Causes of High Blood Pressure
Many factors contribute to high blood pressure, and certain risk factors put people at greater risk of developing it. As a general rule, systolic numbers tend to rise after the age of 50, mainly due to decreased elasticity in the blood vessels. Additionally, plaque builds up in the arteries as they stiffen, reducing the blood flow. This can lead to cardiac and vascular disease.
Men tend to be more susceptible to high blood pressure until their mid-60s, when the risk flips, and women become more likely to develop it. Family history as well as a history of kidney disease can increase the likelihood of developing high blood pressure. Various other health conditions, such as diabetes and sleep apnea, have been linked to high blood pressure as well. In terms of race, African Americans often experience more severe cases of hypertension and develop it more often than other races.
While these types of risk factors aren’t within your control, that isn’t true for all the causes of hypertension. Poor diets high in salt, sugar and saturated fats can lead to high blood pressure and also contribute to obesity, which is another risk factor for developing the disease. Excessive alcohol consumption, smoking, stress and a sedentary lifestyle are also key contributors to high blood pressure.
Treatment of High Blood Pressure
Various treatments — both natural and pharmaceutical — are available for high blood pressure. If the blood pressure is only mildly elevated, your doctor may start by recommending specific lifestyle changes that can help you control your blood pressure. Depending on your current lifestyle, these suggestions could include quitting smoking, avoiding alcohol, learning to manage stress, losing weight, exercising, reducing salt intake, eating healthy foods and drinking more water.
If these methods aren’t effective or your blood pressure is more than slightly elevated, your doctor may prescribe medication to help reduce your blood pressure. Medication comes in many forms, including diuretics, beta blockers and calcium channel blockers. Appropriate lifestyle changes are sure to be recommended as well.
In addition to physical checkups at your doctor’s office, you can monitor your blood pressure readings at home. Automatic wrist monitors and arm blood pressure cuffs are sold at local and online pharmacies and big box stores to help you check your blood pressure at any time. They are sometimes even covered by insurance plans.

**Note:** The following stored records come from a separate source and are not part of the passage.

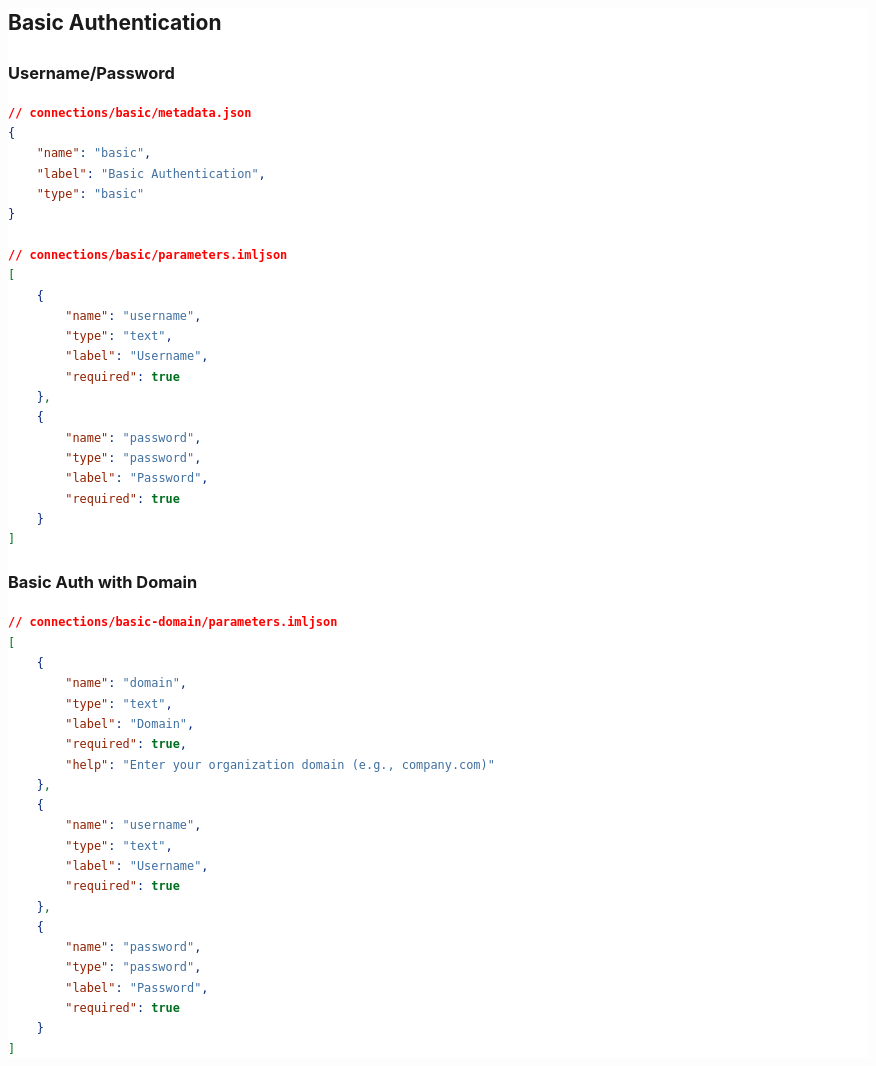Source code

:## Basic Authentication

### Username/Password
```json
// connections/basic/metadata.json
{
    "name": "basic",
    "label": "Basic Authentication",
    "type": "basic"
}

// connections/basic/parameters.imljson
[
    {
        "name": "username",
        "type": "text",
        "label": "Username",
        "required": true
    },
    {
        "name": "password",
        "type": "password",
        "label": "Password",
        "required": true
    }
]
```

### Basic Auth with Domain
```json
// connections/basic-domain/parameters.imljson
[
    {
        "name": "domain",
        "type": "text",
        "label": "Domain",
        "required": true,
        "help": "Enter your organization domain (e.g., company.com)"
    },
    {
        "name": "username",
        "type": "text",
        "label": "Username",
        "required": true
    },
    {
        "name": "password",
        "type": "password",
        "label": "Password",
        "required": true
    }
]
```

Serious Symptoms of High Blood Pressure
High blood pressure can cause problems at any level, but it is particularly dangerous at levels at or exceeding 180/120. A hypertensive crisis could involve very serious symptoms, such as chest pain, vision changes, dizziness and difficulty communicating, and could even lead to a stroke. If blood pressure readings are very high, you should contact 911 or have someone drive you to an emergency room for immediate evaluation.
Checking Your Blood Pressure
If your blood pressure has always been in the normal range, it's recommended that you at least check it once a year, but it certainly won’t hurt to be cautious and check it more often. A history of elevated readings means you should check it at least every three to six months. If you have had blood pressure readings at the stage 1 or stage 2 hypertension level, then your doctor will probably suggest regular checkups and self-monitoring at home. With a home monitor, you can check it yourself daily and keep a record. Many people have higher readings at the doctor's office due to nerves, which can make a home blood pressure chart even more helpful for comparison.